Phage-based treatments are still sold over the counter in some eastern-European countries, their use supported by years of clinical experience, although little of it backed by conventional trials. The only detailed account of their use was published by the Polish Academy of Sciences, which summarised the effectiveness of phage therapy on 550 patients in 10 hospitals who were suffering from serious conditions such as septicaemia, abscesses, broncho-pneumonia and fistulas. The reported recovery rate was 94 per cent.
Such reports cut little ice with the UK regulatory authorities, so the race is on to do the first clinical trial with humans using phages, not just in the UK but anywhere in the West. Those at a firm called Biocontrol believe they are the front runners. "Some time in the next few months we will be placing a phage solution in the ears of patients who have become infected following surgery," says the chief scientific officer of the company, Dr David Harper.
The bug they are targeting is called Pseudomonas aeruginosa which is responsible for, among other things, chronic ear infections and the clogging mucus found in the lungs of people with cystic fibrosis. "We've already run a successful trial on 10 dogs who had failed several rounds of antibiotic treatment," says Harper.
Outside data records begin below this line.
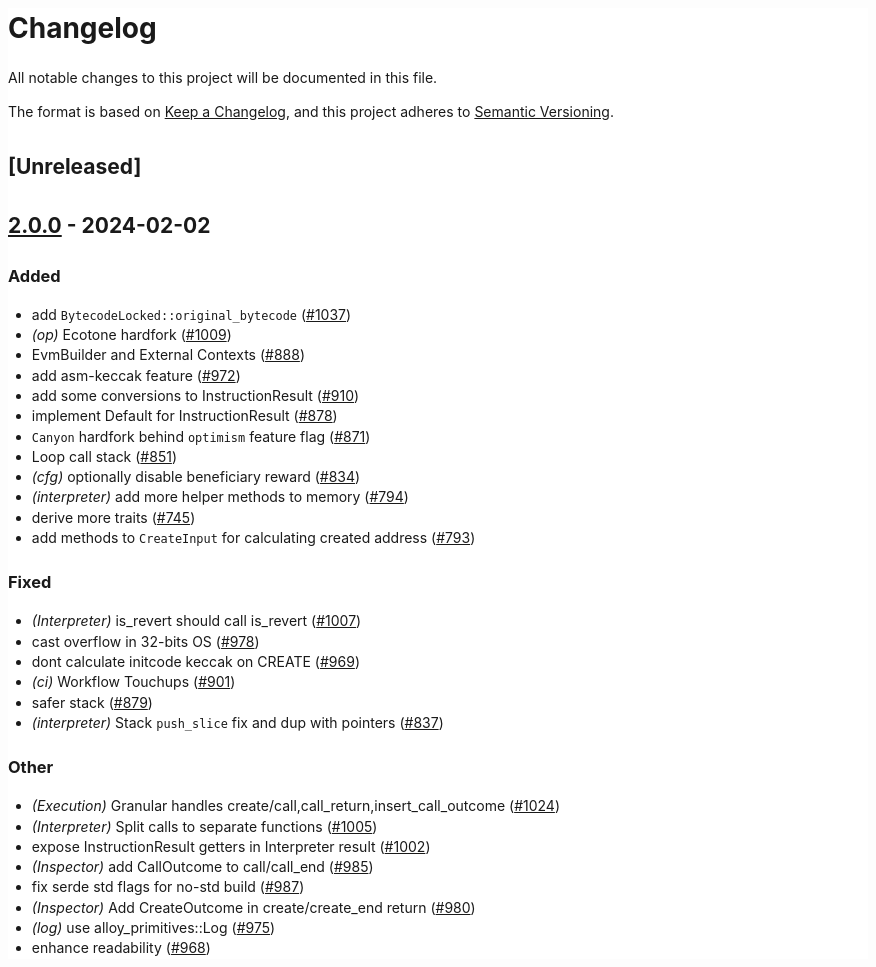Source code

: # Changelog
All notable changes to this project will be documented in this file.

The format is based on [Keep a Changelog](https://keepachangelog.com/en/1.0.0/),
and this project adheres to [Semantic Versioning](https://semver.org/spec/v2.0.0.html).

## [Unreleased]

## [2.0.0](https://github.com/tadpoleswiminyangtze/revm/compare/revm-interpreter-v1.3.0...revm-interpreter-v2.0.0) - 2024-02-02

### Added
- add `BytecodeLocked::original_bytecode` ([#1037](https://github.com/tadpoleswiminyangtze/revm/pull/1037))
- *(op)* Ecotone hardfork ([#1009](https://github.com/tadpoleswiminyangtze/revm/pull/1009))
- EvmBuilder and External Contexts ([#888](https://github.com/tadpoleswiminyangtze/revm/pull/888))
- add asm-keccak feature ([#972](https://github.com/tadpoleswiminyangtze/revm/pull/972))
- add some conversions to InstructionResult ([#910](https://github.com/tadpoleswiminyangtze/revm/pull/910))
- implement Default for InstructionResult ([#878](https://github.com/tadpoleswiminyangtze/revm/pull/878))
- `Canyon` hardfork behind `optimism` feature flag ([#871](https://github.com/tadpoleswiminyangtze/revm/pull/871))
- Loop call stack ([#851](https://github.com/tadpoleswiminyangtze/revm/pull/851))
- *(cfg)* optionally disable beneficiary reward ([#834](https://github.com/tadpoleswiminyangtze/revm/pull/834))
- *(interpreter)* add more helper methods to memory ([#794](https://github.com/tadpoleswiminyangtze/revm/pull/794))
- derive more traits ([#745](https://github.com/tadpoleswiminyangtze/revm/pull/745))
- add methods to `CreateInput` for calculating created address ([#793](https://github.com/tadpoleswiminyangtze/revm/pull/793))

### Fixed
- *(Interpreter)* is_revert should call is_revert ([#1007](https://github.com/tadpoleswiminyangtze/revm/pull/1007))
- cast overflow in 32-bits OS ([#978](https://github.com/tadpoleswiminyangtze/revm/pull/978))
- dont calculate initcode keccak on CREATE ([#969](https://github.com/tadpoleswiminyangtze/revm/pull/969))
- *(ci)* Workflow Touchups ([#901](https://github.com/tadpoleswiminyangtze/revm/pull/901))
- safer stack ([#879](https://github.com/tadpoleswiminyangtze/revm/pull/879))
- *(interpreter)* Stack `push_slice` fix and dup with pointers ([#837](https://github.com/tadpoleswiminyangtze/revm/pull/837))

### Other
- *(Execution)* Granular handles create/call,call_return,insert_call_outcome ([#1024](https://github.com/tadpoleswiminyangtze/revm/pull/1024))
- *(Interpreter)* Split calls to separate functions ([#1005](https://github.com/tadpoleswiminyangtze/revm/pull/1005))
- expose InstructionResult getters in Interpreter result ([#1002](https://github.com/tadpoleswiminyangtze/revm/pull/1002))
- *(Inspector)* add CallOutcome to call/call_end ([#985](https://github.com/tadpoleswiminyangtze/revm/pull/985))
- fix serde std flags for no-std build ([#987](https://github.com/tadpoleswiminyangtze/revm/pull/987))
- *(Inspector)* Add CreateOutcome in create/create_end return ([#980](https://github.com/tadpoleswiminyangtze/revm/pull/980))
- *(log)* use alloy_primitives::Log ([#975](https://github.com/tadpoleswiminyangtze/revm/pull/975))
- enhance readability ([#968](https://github.com/tadpoleswiminyangtze/revm/pull/968))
But perhaps the most ingenious new phage line is coming from a firm called Phico Therapeutics. "While I was working in the States some years ago I discovered this protein that is able to totally shut down a bacterium's DNA," says Heather Fairhead, the founder of the company. "The protein is only found in a species of bacterium that forms spores when food supplies run low," she explains. "It goes into a kind of suspended animation and all its DNA becomes inactive." In Fairhead's system the phage is only used as a delivery vehicle - "its one aim in life is to target bacterial DNA, so it's perfect". The first application will be a barrier cream for potential MRSA carriers in hospitals.
Sales of a successful product could be huge, and the rivalry between the contenders is hotting up. "I should point out that we aren't using any genetic modification in our product," Housby of Novolytics e-mailed me "and our phages keep on reproducing, which Phico's don't. Fairhead was equally keen to stress her rivals' shortcomings. "When you kill bacteria using wild phages," she explained "they make the bacteria burst, so toxins get spewed out, along with genetic material that can carry resistance."
It's to sort out such possible issues that the trials need to be done. For instance, although there should be no problems putting phages into creams or ointments, some experts worry about putting them directly into the body. "There's the possibility of the phage being mopped up by the immune system or causing an allergic response," warns Geoffrey Hanlon of Brighton University.
There is a nice symmetry about the notion that an alliance between the principles of Florence Nightingale and a revamped bit of Russian health care may eventually roll back the advancing bacterial hordes.